Oral semaglutide, the first oral GLP-1 receptor agonsist, was approved by the FDA on Sept 20, 2019, becoming the only noninjectable formulation in the class.
The FDA on Friday approved oral semaglutide (Rybelsus), the first noninjectable glucagon-like peptide 1 receptor agonist (GLP-1 RA) for treatment of type 2 diabetes (T2D), as stated in an agency press release.
FDA evaluated results of several large clinical trials of oral semaglutide (Novo Nordisk) that demonstrated superior A1c reductions vs placebo (PIONEER 4) and against other common hyperglycemic agents, ie, empagliflozin (oral SGLT2 inhibitor; PIONEER 2) and sitagliptin (oral DPP-4 inhibitor; PIONEER 3). In all, 10 PIONEER clinical trials were conducted which included 9543 adults with T2D, according to a Novo Nordisk press release. The release notes that across the PIONEER trials, oral semaglutide also was associated with up to a 4.4 kg reduction in body weight.

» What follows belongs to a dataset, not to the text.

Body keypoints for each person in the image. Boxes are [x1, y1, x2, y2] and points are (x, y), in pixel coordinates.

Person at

In studies of oral semaglutide vs placebo, 69% of patients assigned to 7 mg oral semaglutide and 77% of patients assigned to 14 mg oral semaglutide decreased their HbA1c to 7% or lower at 26 weeks, compared with 31% of patients assigned placebo, according to the FDA.
“Patients want effective treatment options for diabetes that are as minimally intrusive on their lives as possible, and the FDA welcomes the advancement of new therapeutic options that can make it easier for patients to control their condition,” Lisa Yanoff, MD, acting director of the division of metabolism and endocrinology products in the FDA’s Center for Drug Evaluation and Research, said in the release. “Before this approval, patients did not have an oral GLP-1 option to treat their type 2 diabetes, and now patients will have a new option for treating type 2 diabetes without injections.”

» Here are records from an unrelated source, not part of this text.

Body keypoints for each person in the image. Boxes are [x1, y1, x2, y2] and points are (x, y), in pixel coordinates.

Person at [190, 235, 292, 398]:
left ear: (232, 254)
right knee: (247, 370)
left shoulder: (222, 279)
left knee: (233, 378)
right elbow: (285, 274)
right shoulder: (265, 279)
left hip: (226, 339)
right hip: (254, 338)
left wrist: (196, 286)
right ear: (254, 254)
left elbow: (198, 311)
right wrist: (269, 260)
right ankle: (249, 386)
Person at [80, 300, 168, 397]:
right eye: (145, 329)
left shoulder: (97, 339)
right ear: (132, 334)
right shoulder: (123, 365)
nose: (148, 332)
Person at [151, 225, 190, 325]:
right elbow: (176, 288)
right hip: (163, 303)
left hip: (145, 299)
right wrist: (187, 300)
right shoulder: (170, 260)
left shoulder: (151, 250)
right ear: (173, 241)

Quoted in a Novo Nordisk press release, Vanita R. Aroda, MD, director of diabetes clinical research at Brigham and Women's Hospital in Boston and a PIONEER clinical trial investigator said, “The availability of an oral GLP-1 receptor agonist represents a significant development, and primary care providers, specialists and patients alike may now be more receptive to the use of a GLP-1 therapy to help them achieve their blood sugar goals.” Aroda noted that the injectable GLP-1 RAs are currently underutilized in clinical practice.

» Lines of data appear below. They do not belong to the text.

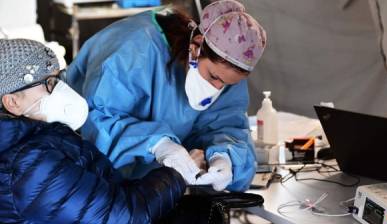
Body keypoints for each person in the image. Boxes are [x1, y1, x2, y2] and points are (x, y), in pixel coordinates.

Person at [67, 0, 267, 191]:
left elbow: (227, 124)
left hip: (157, 191)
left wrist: (226, 156)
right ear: (196, 48)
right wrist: (156, 144)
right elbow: (97, 121)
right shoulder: (133, 52)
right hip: (93, 183)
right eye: (213, 76)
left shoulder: (225, 72)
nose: (217, 87)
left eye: (226, 84)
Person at [0, 38, 186, 224]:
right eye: (49, 83)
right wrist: (176, 175)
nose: (61, 90)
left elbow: (106, 196)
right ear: (12, 102)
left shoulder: (40, 138)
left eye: (60, 78)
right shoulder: (27, 166)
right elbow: (124, 219)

In PIONEER 6, the required cardiovascular safety study under current FDA policy for novel diabetes drugs, oral semaglutide was found to have a similar safety profile to the inejctable formulation.
There are some restrictions to use of the oral GLP-1 RA including that it must be taken at least 30 minutes before the first food, beverage or other oral medication of the day with no more than 4 oz plain water. The most common adverse effects are similar to those seen with the injectable GLP-1 RA agents ie, nausea, diarrhea, vomiting, decreased appetite, indigestion and constipation.
Labeling for oral semaglutide also carries class warnings regarding an increased risk for thyroid C-cell tumors, and that semaglutide is not recommended as the first choice of medicine for treating diabetes.